▶ [Your goal]:
Render the records as a Markdown table, from their first line through the line that contains "v(-25.98, -15) *", with columns headed Row and Content, and omit any blank lines.

__________

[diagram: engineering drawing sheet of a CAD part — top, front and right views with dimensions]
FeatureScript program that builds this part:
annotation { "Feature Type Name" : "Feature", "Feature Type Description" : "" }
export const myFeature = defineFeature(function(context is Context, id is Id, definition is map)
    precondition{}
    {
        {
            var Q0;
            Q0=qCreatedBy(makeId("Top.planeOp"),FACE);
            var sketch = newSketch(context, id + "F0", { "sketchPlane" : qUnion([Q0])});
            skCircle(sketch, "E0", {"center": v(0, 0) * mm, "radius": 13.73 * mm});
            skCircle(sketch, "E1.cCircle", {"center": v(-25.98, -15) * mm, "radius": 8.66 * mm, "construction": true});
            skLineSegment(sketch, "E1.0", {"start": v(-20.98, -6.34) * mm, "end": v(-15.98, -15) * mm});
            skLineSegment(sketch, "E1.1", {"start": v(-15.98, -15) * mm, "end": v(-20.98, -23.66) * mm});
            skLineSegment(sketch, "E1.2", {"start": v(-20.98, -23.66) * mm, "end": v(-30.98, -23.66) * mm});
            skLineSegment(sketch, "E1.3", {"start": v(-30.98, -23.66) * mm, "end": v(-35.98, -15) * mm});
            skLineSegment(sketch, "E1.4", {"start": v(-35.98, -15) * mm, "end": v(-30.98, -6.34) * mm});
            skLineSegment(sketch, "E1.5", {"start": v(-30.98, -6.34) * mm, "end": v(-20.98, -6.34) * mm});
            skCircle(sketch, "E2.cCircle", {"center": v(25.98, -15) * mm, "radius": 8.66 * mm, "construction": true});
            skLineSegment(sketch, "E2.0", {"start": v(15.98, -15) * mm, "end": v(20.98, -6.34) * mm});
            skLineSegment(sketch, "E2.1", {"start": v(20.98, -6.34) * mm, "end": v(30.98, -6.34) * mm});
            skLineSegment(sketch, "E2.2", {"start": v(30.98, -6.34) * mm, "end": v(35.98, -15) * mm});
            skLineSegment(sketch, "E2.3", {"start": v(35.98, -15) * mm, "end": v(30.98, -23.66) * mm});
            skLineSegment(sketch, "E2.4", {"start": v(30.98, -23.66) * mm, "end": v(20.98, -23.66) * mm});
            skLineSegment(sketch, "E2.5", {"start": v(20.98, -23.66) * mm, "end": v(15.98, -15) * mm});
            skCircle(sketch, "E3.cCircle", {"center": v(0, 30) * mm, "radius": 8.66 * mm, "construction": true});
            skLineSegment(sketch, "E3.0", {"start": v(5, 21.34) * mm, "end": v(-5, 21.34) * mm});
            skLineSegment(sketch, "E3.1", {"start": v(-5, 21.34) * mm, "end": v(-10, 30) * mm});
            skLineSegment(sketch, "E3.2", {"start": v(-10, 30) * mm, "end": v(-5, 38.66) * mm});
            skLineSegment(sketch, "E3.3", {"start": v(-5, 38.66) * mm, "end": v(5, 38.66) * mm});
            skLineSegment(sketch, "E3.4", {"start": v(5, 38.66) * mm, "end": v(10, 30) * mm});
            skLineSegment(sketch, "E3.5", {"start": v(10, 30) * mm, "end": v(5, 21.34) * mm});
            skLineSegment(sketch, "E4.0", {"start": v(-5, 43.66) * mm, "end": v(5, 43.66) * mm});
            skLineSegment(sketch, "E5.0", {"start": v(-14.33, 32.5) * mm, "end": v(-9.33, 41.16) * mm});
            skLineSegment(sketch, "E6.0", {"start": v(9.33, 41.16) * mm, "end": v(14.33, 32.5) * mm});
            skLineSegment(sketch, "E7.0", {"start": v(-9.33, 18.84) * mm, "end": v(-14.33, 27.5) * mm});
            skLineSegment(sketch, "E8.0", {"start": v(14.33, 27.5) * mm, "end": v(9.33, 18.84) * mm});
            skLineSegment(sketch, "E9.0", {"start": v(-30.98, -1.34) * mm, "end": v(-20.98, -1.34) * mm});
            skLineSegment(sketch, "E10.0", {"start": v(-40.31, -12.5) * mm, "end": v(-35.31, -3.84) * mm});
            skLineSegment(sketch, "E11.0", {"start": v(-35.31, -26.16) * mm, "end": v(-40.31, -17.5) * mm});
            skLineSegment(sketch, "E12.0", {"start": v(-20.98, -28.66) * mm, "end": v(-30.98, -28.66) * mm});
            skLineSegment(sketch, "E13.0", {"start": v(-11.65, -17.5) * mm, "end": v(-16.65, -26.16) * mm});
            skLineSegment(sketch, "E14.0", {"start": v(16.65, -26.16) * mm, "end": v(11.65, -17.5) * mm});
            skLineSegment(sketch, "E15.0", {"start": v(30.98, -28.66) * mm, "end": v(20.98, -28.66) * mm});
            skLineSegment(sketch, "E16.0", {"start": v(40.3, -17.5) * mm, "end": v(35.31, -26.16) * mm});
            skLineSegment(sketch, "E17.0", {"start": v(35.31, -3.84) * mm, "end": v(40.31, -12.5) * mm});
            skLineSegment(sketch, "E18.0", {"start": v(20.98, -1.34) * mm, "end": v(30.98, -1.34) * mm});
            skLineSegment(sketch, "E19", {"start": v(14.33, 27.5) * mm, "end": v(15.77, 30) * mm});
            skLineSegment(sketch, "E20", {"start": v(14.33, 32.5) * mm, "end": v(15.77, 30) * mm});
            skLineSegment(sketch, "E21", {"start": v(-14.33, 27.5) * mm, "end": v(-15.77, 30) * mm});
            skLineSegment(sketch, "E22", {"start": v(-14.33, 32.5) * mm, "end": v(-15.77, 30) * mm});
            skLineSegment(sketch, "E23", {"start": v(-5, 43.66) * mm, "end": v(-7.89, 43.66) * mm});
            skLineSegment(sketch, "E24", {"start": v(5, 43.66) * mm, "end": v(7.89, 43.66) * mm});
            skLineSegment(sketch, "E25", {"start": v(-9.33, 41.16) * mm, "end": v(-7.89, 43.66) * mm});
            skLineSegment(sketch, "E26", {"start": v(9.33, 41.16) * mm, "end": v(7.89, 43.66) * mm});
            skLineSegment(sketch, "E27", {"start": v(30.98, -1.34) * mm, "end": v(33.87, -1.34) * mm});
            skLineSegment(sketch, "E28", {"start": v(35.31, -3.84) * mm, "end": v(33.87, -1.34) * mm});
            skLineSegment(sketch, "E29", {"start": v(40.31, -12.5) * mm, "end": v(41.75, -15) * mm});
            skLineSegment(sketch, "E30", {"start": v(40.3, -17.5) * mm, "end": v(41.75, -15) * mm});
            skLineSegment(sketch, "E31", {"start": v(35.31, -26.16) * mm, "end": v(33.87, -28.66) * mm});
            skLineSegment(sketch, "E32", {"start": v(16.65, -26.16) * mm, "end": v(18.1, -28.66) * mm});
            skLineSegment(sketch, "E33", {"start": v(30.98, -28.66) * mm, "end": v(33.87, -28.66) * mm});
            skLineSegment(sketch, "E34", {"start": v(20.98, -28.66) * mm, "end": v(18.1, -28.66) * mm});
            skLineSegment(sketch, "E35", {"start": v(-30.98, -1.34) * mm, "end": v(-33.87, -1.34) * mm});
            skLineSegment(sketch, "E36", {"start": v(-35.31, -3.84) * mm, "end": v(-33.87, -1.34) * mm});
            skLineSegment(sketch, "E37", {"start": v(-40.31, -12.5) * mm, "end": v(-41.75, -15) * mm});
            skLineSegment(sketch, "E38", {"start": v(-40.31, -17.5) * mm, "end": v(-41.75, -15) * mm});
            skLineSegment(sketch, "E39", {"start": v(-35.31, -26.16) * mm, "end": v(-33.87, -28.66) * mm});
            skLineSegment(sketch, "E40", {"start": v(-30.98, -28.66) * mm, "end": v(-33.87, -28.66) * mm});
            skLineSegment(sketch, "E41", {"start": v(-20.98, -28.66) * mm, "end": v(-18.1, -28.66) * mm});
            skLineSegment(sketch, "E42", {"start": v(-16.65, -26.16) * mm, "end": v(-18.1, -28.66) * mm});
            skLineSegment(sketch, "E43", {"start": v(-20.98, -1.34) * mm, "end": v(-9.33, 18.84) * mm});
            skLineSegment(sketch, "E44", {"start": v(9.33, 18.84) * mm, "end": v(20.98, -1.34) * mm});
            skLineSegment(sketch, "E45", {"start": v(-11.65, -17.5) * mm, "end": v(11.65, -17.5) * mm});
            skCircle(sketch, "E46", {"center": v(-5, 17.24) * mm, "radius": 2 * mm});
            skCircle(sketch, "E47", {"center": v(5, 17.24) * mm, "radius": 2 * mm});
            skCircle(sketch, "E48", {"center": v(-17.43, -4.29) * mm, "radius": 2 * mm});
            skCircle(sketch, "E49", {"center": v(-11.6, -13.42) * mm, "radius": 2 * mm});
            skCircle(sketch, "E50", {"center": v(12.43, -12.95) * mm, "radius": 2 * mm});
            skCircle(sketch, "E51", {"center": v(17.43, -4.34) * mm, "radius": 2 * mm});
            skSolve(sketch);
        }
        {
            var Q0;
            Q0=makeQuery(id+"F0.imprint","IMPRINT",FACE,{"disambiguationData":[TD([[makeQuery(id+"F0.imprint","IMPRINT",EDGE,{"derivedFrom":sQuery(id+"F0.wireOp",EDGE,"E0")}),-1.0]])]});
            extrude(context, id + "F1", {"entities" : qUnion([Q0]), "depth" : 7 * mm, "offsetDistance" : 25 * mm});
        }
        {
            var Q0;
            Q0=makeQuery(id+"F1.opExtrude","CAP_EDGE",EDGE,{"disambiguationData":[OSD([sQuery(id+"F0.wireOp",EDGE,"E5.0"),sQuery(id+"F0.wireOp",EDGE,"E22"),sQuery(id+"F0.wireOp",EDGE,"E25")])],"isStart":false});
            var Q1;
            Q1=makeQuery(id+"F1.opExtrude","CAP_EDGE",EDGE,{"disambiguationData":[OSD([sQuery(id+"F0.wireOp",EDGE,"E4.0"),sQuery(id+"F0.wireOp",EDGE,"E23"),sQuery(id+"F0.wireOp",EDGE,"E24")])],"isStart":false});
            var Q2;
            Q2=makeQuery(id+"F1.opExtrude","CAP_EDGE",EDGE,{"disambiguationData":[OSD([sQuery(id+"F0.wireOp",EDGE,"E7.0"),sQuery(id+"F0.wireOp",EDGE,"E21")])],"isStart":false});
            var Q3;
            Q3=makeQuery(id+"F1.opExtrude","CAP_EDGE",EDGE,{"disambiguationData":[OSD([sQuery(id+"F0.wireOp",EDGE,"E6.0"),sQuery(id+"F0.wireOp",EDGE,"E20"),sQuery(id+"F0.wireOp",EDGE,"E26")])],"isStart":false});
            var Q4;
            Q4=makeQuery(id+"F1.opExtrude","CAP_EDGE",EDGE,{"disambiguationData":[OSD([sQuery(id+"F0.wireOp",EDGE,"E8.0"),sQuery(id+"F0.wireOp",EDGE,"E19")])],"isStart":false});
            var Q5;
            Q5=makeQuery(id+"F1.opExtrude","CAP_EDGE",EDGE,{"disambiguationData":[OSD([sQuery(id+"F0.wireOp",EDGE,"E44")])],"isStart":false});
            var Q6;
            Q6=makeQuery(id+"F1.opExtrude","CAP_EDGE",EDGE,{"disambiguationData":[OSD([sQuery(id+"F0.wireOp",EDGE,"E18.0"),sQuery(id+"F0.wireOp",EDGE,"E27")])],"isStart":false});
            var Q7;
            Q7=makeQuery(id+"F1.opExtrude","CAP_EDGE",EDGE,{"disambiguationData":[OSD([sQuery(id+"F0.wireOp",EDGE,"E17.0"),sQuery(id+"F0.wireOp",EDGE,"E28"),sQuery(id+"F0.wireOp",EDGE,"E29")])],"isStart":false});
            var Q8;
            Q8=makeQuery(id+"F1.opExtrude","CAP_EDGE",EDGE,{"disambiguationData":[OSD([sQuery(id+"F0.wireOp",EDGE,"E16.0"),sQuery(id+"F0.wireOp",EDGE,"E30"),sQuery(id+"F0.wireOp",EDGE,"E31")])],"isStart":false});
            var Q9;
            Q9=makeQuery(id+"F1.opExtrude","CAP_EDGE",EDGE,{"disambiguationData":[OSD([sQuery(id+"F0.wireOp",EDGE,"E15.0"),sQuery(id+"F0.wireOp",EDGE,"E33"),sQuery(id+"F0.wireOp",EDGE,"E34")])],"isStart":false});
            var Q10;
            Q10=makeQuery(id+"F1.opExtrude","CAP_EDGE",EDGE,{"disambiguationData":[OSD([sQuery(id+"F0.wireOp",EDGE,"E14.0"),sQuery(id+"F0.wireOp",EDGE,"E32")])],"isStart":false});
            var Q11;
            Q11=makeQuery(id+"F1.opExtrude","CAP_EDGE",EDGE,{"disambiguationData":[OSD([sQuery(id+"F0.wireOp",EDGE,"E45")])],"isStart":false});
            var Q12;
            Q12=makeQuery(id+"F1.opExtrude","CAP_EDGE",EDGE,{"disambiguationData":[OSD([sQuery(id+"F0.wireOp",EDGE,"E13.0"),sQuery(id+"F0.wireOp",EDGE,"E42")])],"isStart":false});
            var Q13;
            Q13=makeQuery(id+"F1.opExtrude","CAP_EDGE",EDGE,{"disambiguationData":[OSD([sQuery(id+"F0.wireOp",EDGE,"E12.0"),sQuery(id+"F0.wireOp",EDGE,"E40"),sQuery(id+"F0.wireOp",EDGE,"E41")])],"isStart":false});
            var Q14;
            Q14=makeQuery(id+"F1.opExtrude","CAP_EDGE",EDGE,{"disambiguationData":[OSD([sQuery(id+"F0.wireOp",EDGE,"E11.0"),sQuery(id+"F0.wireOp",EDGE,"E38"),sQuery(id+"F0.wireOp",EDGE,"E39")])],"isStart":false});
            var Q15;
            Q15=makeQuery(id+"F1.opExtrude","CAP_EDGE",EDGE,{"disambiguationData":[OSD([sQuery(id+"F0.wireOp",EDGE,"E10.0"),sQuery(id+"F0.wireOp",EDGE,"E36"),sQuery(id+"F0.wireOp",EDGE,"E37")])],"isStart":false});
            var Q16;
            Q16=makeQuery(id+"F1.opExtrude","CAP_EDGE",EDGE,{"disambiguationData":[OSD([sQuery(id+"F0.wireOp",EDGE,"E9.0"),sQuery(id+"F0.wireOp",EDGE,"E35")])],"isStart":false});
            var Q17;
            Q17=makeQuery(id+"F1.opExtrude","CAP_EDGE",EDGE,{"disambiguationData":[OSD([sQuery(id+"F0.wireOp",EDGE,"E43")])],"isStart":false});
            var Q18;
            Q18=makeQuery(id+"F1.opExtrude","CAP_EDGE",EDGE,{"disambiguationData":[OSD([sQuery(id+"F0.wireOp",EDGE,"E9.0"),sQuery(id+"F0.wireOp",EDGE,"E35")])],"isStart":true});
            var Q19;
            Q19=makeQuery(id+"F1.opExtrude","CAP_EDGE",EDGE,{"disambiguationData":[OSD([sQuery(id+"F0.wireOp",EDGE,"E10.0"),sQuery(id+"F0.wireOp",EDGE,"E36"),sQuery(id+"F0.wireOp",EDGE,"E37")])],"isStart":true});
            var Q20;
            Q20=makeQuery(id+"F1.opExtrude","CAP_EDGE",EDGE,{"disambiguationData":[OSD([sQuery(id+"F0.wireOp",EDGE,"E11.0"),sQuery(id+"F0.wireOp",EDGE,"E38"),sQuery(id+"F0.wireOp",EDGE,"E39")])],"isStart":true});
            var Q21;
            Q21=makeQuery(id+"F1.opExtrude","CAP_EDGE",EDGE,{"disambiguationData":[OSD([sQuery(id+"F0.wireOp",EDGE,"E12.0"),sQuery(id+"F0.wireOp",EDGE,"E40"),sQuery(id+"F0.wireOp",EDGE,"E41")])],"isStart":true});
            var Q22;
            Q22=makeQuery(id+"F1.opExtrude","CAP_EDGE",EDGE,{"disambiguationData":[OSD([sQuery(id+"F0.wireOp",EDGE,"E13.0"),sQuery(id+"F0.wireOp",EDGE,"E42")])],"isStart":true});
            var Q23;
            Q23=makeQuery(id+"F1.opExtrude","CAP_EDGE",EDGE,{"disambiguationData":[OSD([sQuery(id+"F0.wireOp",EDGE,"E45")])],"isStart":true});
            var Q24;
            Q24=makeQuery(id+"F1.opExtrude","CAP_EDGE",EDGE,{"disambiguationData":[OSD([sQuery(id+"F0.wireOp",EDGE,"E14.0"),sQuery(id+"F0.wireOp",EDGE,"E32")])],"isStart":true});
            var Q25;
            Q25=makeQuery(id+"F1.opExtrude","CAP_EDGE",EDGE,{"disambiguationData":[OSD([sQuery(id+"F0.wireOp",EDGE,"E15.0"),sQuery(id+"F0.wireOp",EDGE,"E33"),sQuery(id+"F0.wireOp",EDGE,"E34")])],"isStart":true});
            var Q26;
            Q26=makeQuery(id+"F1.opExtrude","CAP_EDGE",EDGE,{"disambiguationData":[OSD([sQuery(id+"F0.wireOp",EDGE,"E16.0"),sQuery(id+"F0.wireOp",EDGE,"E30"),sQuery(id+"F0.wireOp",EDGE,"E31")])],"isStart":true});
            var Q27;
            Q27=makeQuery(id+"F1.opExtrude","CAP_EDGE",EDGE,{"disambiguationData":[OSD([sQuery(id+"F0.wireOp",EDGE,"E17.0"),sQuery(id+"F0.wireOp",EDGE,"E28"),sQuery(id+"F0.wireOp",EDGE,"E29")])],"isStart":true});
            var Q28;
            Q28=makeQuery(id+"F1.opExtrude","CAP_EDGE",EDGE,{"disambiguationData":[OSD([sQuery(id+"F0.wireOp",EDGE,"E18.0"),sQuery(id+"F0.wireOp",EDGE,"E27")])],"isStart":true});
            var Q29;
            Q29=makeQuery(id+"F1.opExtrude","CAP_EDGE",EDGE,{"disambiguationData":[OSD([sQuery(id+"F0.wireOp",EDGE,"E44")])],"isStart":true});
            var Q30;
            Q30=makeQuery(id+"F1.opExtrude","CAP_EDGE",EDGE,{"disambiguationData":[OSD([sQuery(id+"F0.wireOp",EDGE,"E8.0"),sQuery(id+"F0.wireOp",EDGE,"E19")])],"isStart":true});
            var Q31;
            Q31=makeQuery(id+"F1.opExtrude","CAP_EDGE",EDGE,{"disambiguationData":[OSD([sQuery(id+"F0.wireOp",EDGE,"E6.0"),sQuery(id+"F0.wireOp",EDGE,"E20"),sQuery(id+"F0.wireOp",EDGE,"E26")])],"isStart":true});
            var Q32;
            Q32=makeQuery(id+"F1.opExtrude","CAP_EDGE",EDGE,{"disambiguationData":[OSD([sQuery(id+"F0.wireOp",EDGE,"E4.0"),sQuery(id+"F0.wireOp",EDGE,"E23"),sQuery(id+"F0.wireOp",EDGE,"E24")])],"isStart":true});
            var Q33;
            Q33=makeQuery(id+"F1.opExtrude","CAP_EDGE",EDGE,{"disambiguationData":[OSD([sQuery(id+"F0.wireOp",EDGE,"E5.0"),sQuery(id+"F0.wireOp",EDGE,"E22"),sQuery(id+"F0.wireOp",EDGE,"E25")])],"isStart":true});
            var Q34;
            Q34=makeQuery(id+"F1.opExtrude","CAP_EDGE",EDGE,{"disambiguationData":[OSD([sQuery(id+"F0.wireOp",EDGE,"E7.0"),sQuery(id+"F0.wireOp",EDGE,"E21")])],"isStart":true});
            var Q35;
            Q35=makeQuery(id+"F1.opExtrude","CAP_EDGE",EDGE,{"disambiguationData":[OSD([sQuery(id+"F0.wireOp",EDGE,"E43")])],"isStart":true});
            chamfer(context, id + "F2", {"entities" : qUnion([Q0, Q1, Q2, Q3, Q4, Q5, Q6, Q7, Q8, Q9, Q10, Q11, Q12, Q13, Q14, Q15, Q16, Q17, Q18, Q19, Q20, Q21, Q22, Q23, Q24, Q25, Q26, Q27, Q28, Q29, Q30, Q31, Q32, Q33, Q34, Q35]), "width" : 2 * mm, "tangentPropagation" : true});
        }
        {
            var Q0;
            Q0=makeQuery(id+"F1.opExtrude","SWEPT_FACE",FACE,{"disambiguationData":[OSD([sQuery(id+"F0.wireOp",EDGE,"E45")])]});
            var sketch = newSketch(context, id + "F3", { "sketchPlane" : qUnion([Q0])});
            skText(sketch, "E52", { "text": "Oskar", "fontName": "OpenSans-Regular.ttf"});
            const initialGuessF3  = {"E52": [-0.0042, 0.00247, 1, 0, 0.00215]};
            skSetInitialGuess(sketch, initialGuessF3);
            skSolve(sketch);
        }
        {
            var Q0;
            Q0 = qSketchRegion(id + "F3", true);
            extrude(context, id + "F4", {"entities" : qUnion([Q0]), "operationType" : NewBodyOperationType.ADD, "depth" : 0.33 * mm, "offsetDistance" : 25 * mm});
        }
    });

__________

▶ [Reply to the task]:
| Row | Content |
|---|---|
| 1 | [diagram: engineering drawing sheet of a CAD part — top, front and right views with dimensions] |
| 2 | FeatureScript program that builds this part: |
| 3 | annotation { "Feature Type Name" : "Feature", "Feature Type Description" : "" } |
| 4 | export const myFeature = defineFeature(function(context is Context, id is Id, definition is map) |
| 5 |     precondition{} |
| 6 |     { |
| 7 |         { |
| 8 |             var Q0; |
| 9 |             Q0=qCreatedBy(makeId("Top.planeOp"),FACE); |
| 10 |             var sketch = newSketch(context, id + "F0", { "sketchPlane" : qUnion([Q0])}); |
| 11 |             skCircle(sketch, "E0", {"center": v(0, 0) * mm, "radius": 13.73 * mm}); |
| 12 |             skCircle(sketch, "E1.cCircle", {"center": v(-25.98, -15) * mm, "radius": 8.66 * mm, "construction": true}); |